A question was bugging me: “How on earth can senior leaders support subject leaders with developing the curriculum in subjects beyond the senior leaders’ own subject specialisms?”

Consequently, a few months ago I published this tweet:

The response to the tweet was emphatic. I had clearly surfaced an important issue.

As the tweet suggests, some senior leaders use the language of holding subject leaders to account for the curriculum. That attitude is tinged with awful arrogance, because nine times out of ten you’ll find that the senior leader who is line managing the subject is a novice in the subject.

I have a CSE grade 1 German qualification from 1980. I remember “Ich fahre mit dem Zug nach Brighton” (“I travel by train to Brighton”), that “gegen means “against” and gegenuber” means “opposite.” But that is about it. I line manage the Languages department, which is led by Cherry Bailey, a brilliant subject leader with a double honours degree from Cambridge in German and Russian.
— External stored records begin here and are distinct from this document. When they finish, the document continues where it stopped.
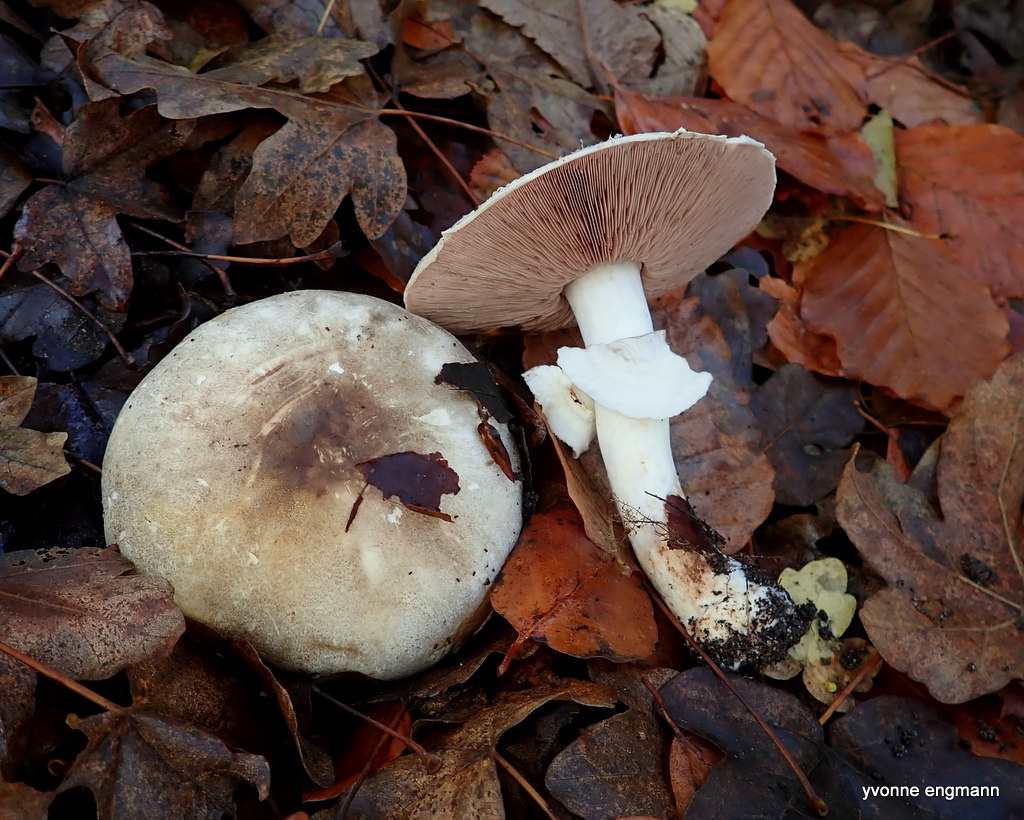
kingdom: Fungi
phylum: Basidiomycota
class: Agaricomycetes
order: Agaricales
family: Agaricaceae
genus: Agaricus
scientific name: Agaricus moelleri
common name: perlehøne-champignon
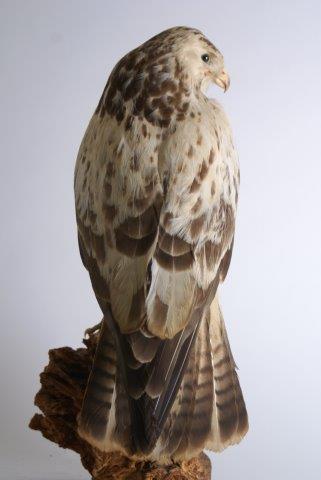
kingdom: Animalia
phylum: Chordata
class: Aves
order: Accipitriformes
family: Accipitridae
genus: Buteo
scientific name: Buteo buteo
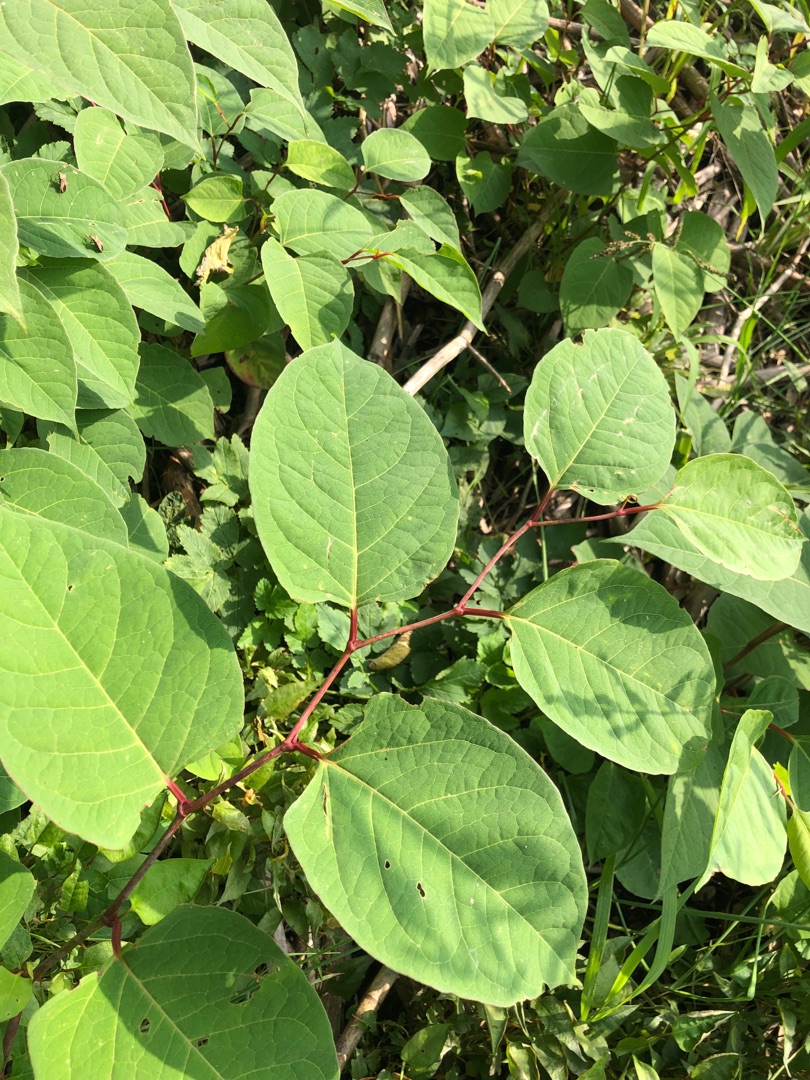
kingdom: Plantae
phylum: Tracheophyta
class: Magnoliopsida
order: Caryophyllales
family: Polygonaceae
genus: Reynoutria
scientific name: Reynoutria japonica
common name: Japan-pileurt
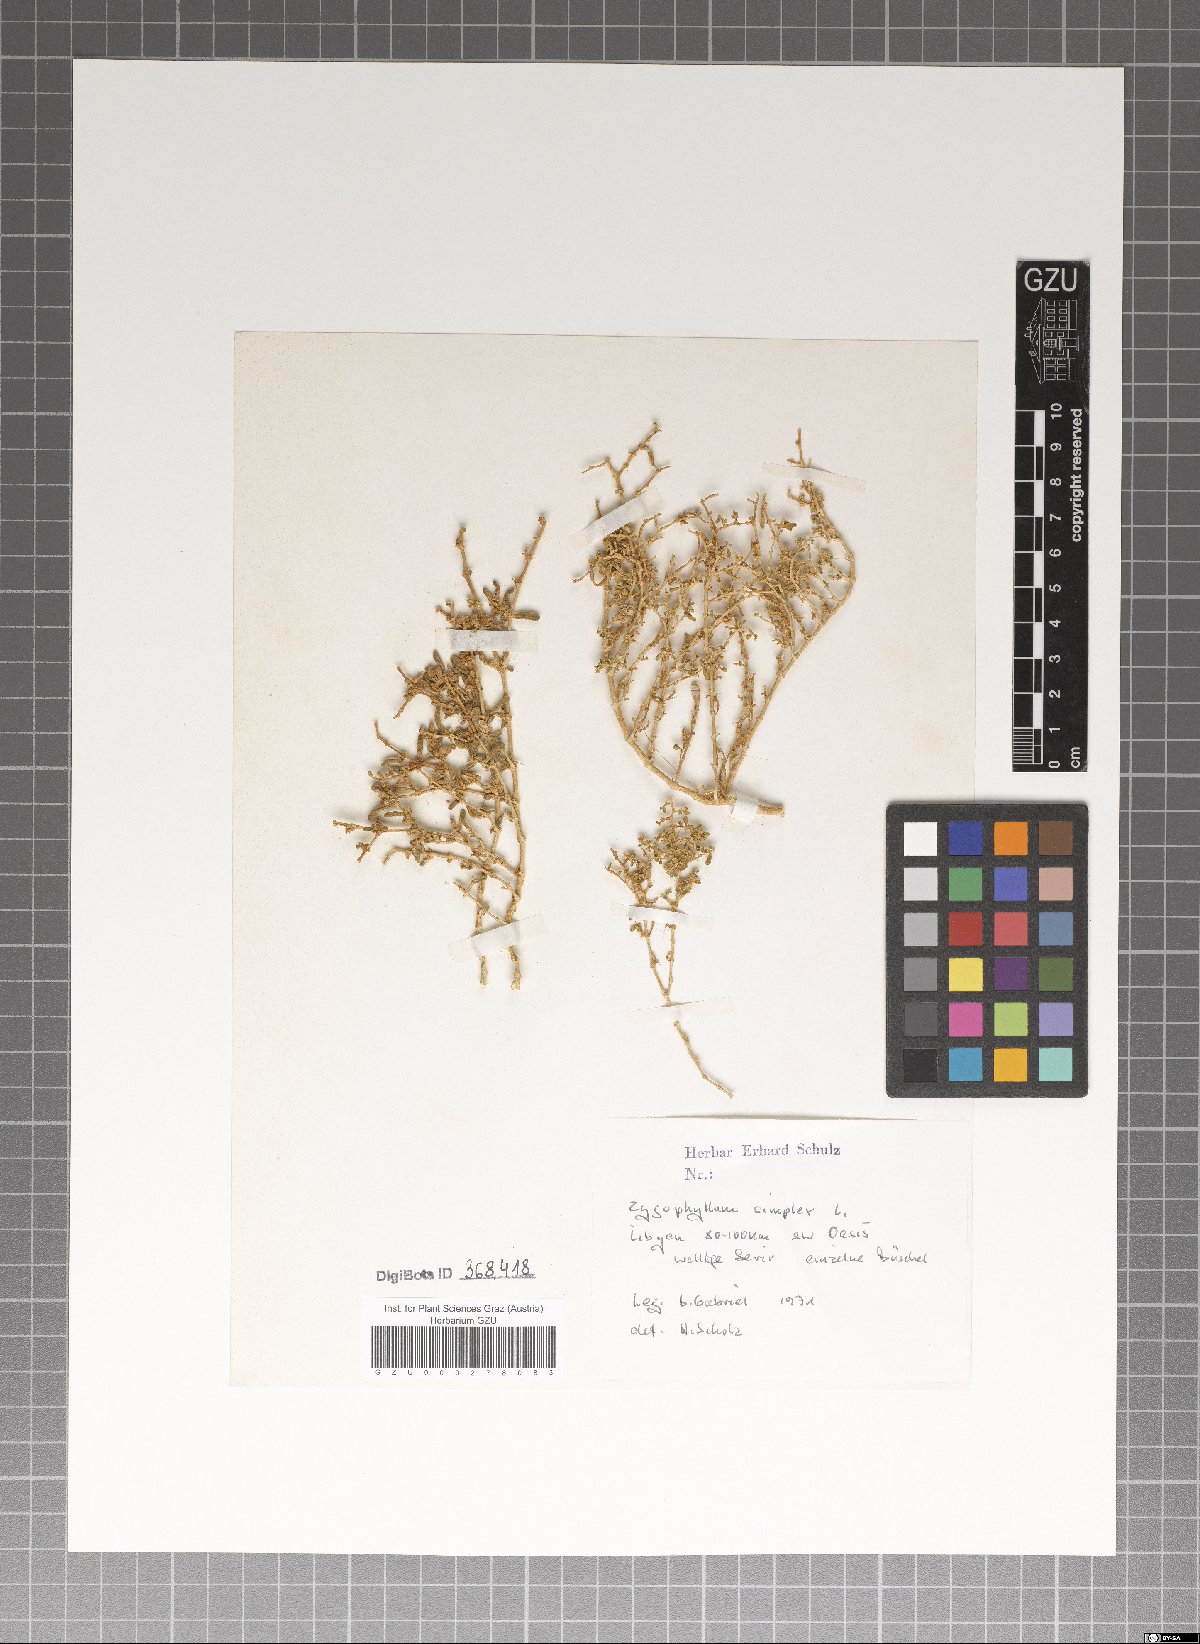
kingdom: Plantae
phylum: Tracheophyta
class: Magnoliopsida
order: Zygophyllales
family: Zygophyllaceae
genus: Tetraena
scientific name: Tetraena simplex
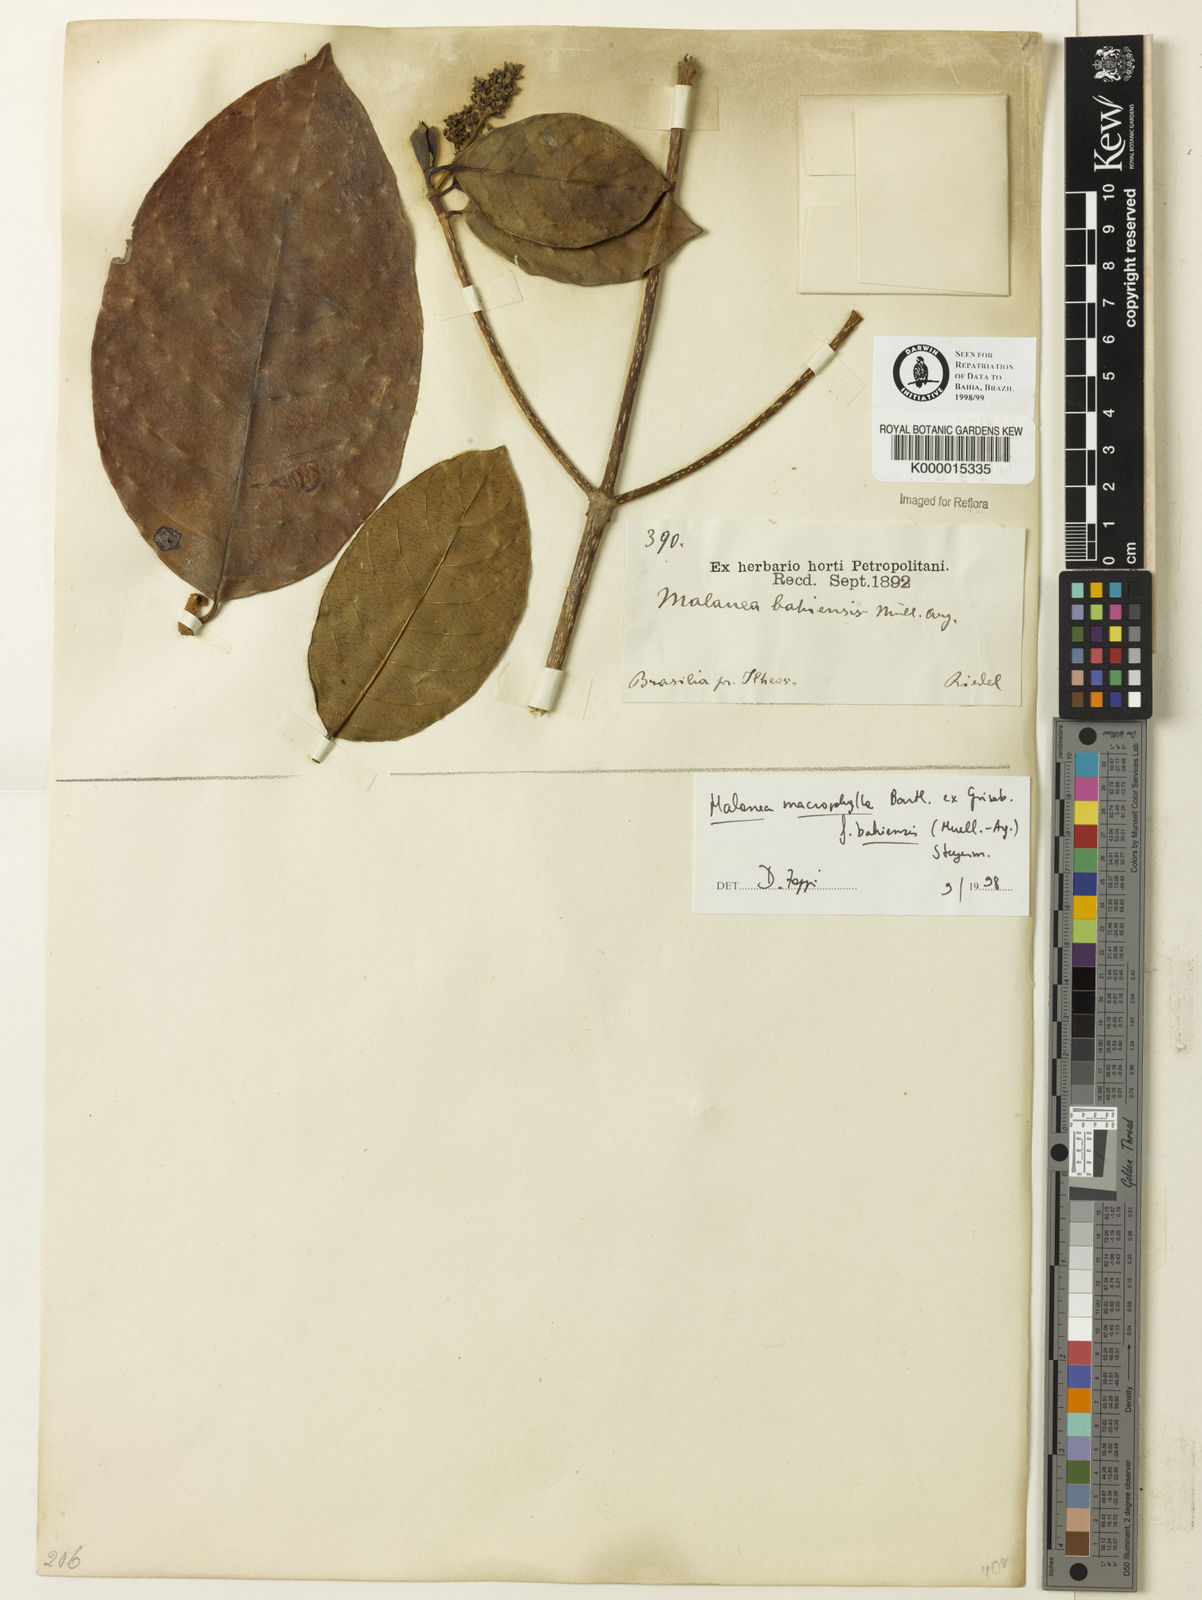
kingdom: Plantae
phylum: Tracheophyta
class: Magnoliopsida
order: Gentianales
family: Rubiaceae
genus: Malanea
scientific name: Malanea glabra
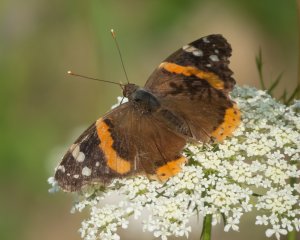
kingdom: Animalia
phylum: Arthropoda
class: Insecta
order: Lepidoptera
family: Nymphalidae
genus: Vanessa
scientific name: Vanessa atalanta
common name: Red Admiral
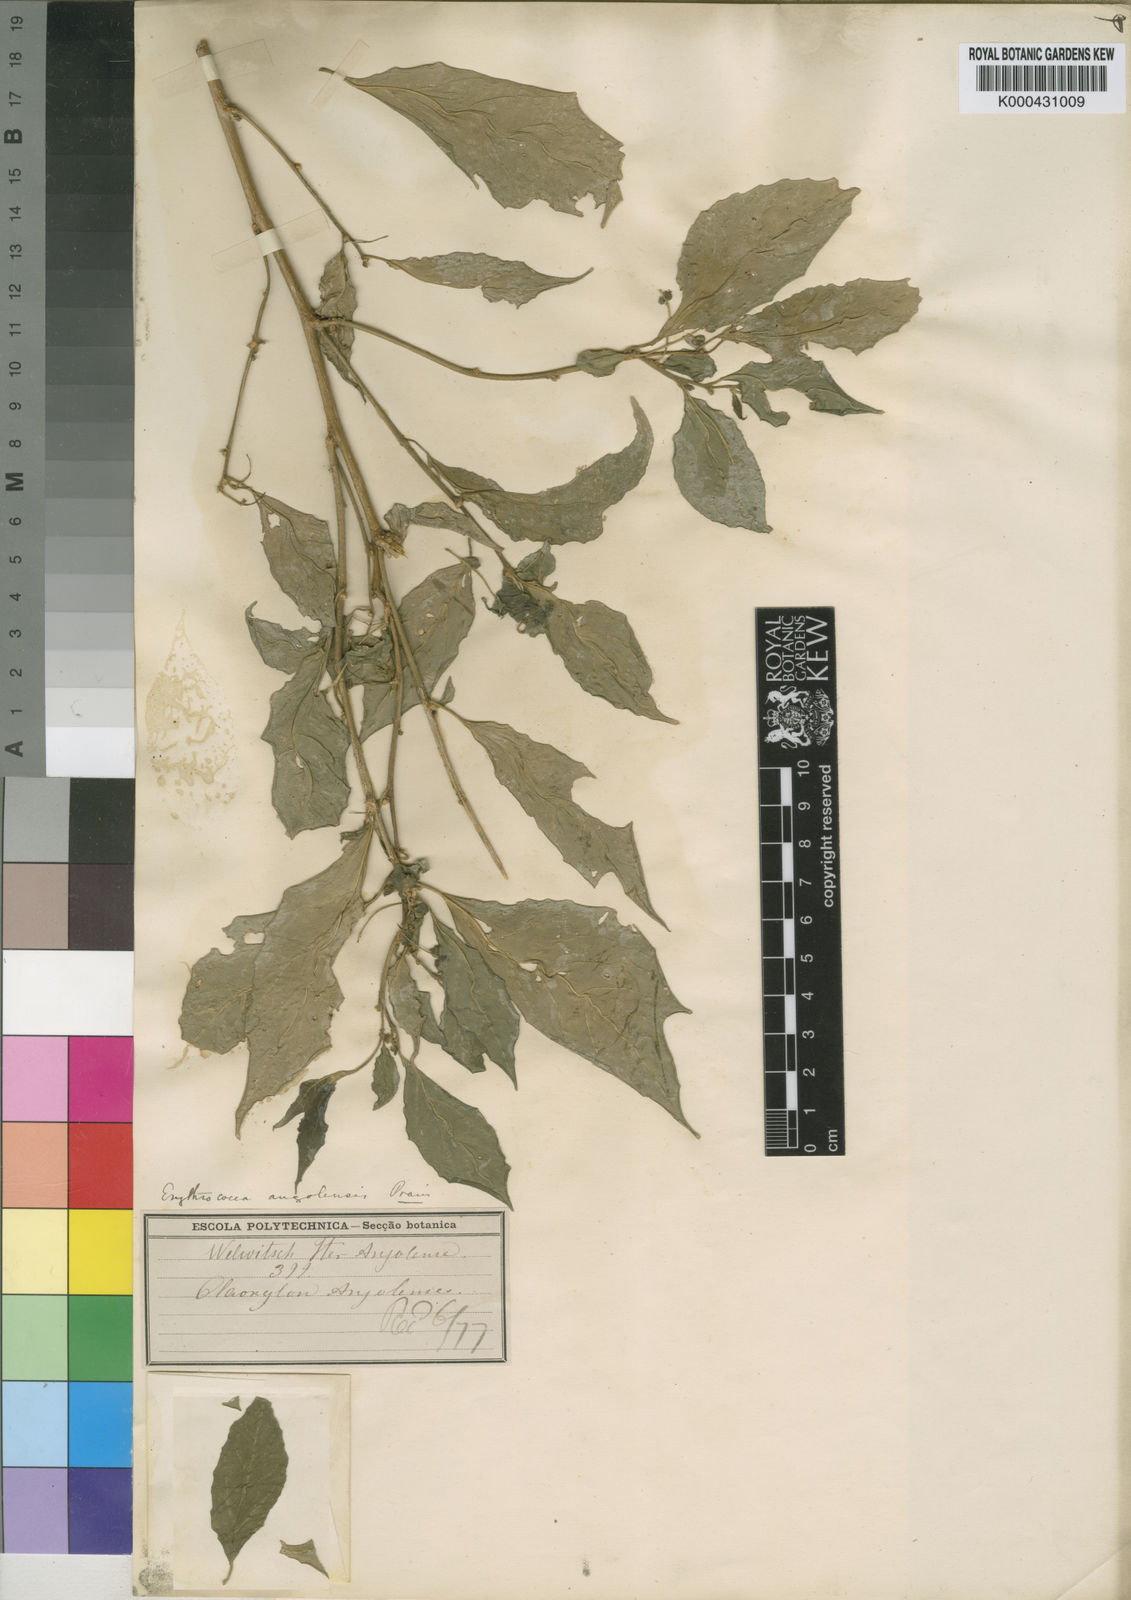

I am the proverbial chocolate teapot in terms of helping this sparkling subject leader develop the Languages curriculum.

So Mary Myatt and I have been interviewing some remarkable subject leaders about curriculum development. We are really interested in the Key Stage 3 curriculum, where there is space to make nuanced decisions about what is taught when to whom. Mary has dubbed it the intellectual powerhouse of the school.

If you develop a rich and challenging Key Stage 3 curriculum it does two things. It provides a solid foundation for GCSEs, but, more importantly, it provides a powerful educational experience for all students, but especially for those young people who do not study some subjects beyond the age of 13/14. It is a genuine entitlement.

As Mary outlined in two recent blog posts (here and here), we have learnt a huge amount about the process of curriculum development and about the essence of the individual subjects themselves. Each subject chapter provides a starting point for further discussion of what we should teach students in our schools. We have collated the heart of each conversation in a new book called Huh: Curriculum conversations between subject and senior leaders. It will be published in September.

And this is what I feel now, having nearly completed this project:

  • I wish I had made the effort to find out more about the curriculum 18 years ago, when I first became a headteacher, rather than in the weeks leading up to my retirement;
  • Senior leaders have to approach this work with genuine humility and need to listen closely to subject experts;
  • Senior leaders have a professional obligation to improve their own knowledge of the curriculum, guided by the subject experts;
  • This is not about accountability, it is about professional development of all staff in a collaborative spirit…curriculum development really is teacher development.